What this task involves: Below are the records; copy each line in them that holds the word "pixel".

(Saved data entries)
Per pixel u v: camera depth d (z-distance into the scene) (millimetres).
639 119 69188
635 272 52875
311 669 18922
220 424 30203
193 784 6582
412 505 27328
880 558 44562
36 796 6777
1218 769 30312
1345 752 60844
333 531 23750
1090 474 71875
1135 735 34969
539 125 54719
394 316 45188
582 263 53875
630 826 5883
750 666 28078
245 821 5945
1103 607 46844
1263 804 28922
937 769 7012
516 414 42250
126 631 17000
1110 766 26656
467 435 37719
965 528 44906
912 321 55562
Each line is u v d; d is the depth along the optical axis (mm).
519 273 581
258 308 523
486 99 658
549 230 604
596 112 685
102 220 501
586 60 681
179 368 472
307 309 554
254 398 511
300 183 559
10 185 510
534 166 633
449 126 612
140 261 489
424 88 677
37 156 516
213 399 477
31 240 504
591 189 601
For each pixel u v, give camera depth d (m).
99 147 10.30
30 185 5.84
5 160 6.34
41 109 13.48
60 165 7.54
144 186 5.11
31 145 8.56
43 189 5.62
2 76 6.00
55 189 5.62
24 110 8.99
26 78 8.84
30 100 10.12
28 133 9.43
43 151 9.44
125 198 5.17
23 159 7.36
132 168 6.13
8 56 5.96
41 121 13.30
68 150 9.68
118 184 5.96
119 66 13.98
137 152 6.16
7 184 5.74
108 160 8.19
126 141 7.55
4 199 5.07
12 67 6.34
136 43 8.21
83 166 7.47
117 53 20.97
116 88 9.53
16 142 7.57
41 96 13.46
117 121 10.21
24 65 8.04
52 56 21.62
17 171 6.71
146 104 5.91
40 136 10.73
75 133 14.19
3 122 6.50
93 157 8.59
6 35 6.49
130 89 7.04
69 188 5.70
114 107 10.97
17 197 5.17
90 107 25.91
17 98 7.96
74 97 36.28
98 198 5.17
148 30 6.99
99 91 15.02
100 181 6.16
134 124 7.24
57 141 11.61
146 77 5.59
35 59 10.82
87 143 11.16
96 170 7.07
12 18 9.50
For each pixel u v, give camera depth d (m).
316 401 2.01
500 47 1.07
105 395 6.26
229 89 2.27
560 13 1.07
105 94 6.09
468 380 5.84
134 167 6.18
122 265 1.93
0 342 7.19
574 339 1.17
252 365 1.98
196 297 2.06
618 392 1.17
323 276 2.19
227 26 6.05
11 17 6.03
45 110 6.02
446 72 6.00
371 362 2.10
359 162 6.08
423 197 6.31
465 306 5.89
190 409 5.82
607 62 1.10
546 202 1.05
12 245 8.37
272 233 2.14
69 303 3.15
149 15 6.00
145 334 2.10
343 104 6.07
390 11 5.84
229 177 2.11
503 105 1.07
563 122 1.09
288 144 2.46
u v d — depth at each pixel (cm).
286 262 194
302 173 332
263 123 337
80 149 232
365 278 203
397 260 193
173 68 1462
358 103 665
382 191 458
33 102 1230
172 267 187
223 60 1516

Finished task:
Per pixel u v: camera depth d (z-distance into the scene) (millimetres).
For each pixel u v, give camera depth d (m).
For each pixel u v, give camera depth d (m).
u v d — depth at each pixel (cm).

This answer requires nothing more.